There was no data retrieved from Google using the *geocoder* library. *Geocoder* offers other geodata sources, for example *arcgis* for the same purpose.

I will first retrieve the coordinates data from the csv file available for this question.

In [None]:
#add Geo-spatial data
df_coord= pd.read_csv("http://cocl.us/Geospatial_data")
#dfll.set_index("Postcode")

We can check that the file was loaded in the data frame.

In [None]:
df_coord.head()

We need to rename the first column to *Postalcode*  so we can merge this data frame with the *boroughs* dataframe we previously created, *df_toronto*.

In [None]:
df_coord.rename(columns={'Postal Code':'Postalcode'},inplace=True)

This dataframe has the same number of rows.

In [None]:
df_coord.shape

Lets merge the two datagrames, using the *Postalcode* column as the column name to join on.

In [None]:
df_all_boroughs = pd.merge(df_toronto, df_coord, on = 'Postalcode')

The result of the merge is the dataframe *df_all_boroughs*.

In [None]:
df_all_boroughs.head()

### Retrieving the geo coordinates from the ArcGis database using the *geocoder* library

Since using geocoder to retrieve geo coordinates from Google was not working, we used another well known geo data provider, *ArcGis*. 
We don't need an API key to use it.

First we need to install *geocoder* and import it.

In [None]:
import sys
!{sys.executable} -m pip install geocoder

In [None]:
import geocoder

Using *geocoder* to retrieve geo data from Google is not working:

In [None]:
import geocoder
g = geocoder.google('Mountain View, CA')
g.latlng
print(g.latlng)

So we will create a function to retrieve geo data from ArcGis using *geocoder*.

In [None]:
def get_latlng(postal_code):
    # initialize your variable to None
    lat_lng_coords = None
    # loop until you get the coordinates
    while(lat_lng_coords is None):
        g = geocoder.arcgis('{}, Toronto, Ontario'.format(postal_code))
        lat_lng_coords = g.latlng
    return lat_lng_coords[0],lat_lng_coords[1]

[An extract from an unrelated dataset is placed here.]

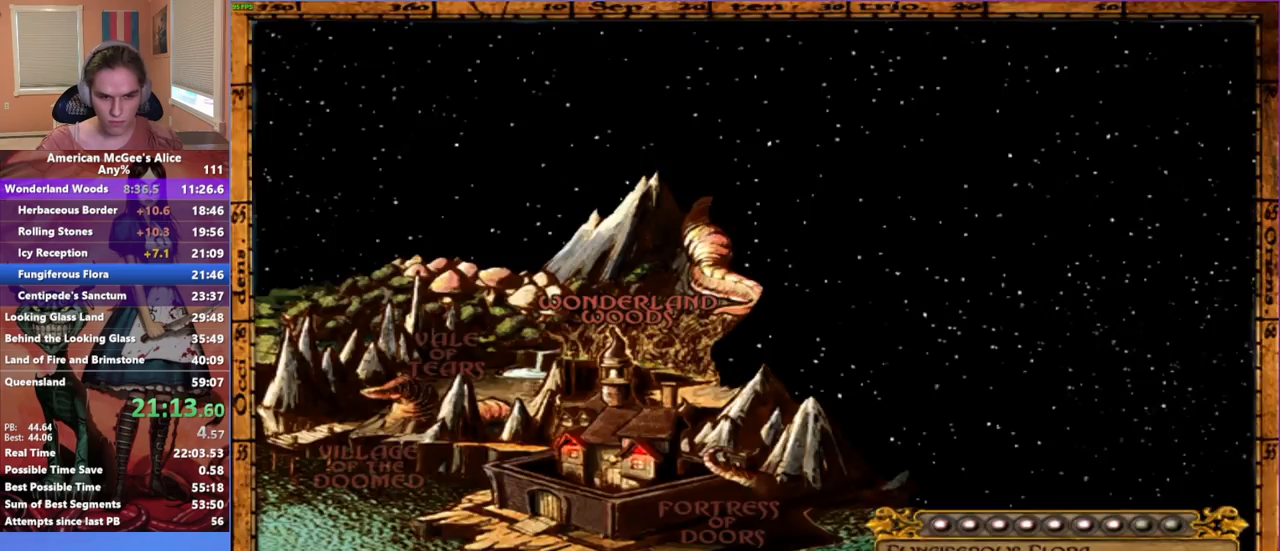
{"keys": ["w"], "mouse": [], "events": []}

If we feed the function with an address we will get the geo data for it.

In [None]:
get_latlng('M3A')

We will create a new column on the data frame and fill it with the geo data for the postal code in each line.

In [None]:
df_toronto['coord'] = df_toronto.Postalcode.apply(lambda x: get_latlng(x))

The data frame now has all the geo data we need but now we need to split it in two columns, *Latitude* and *Longitude* and drop the *coord* column after it.

In [None]:
df_toronto.head()

In [None]:
df_toronto['Latitude'] = df_toronto.coord.apply(lambda x: x[0])
df_toronto['Longitude'] = df_toronto.coord.apply(lambda x: x[1])

In [None]:
df_toronto.drop("coord", axis=1, inplace=True)

Finally, we have the data frame with the desired data, labeled as we wanted.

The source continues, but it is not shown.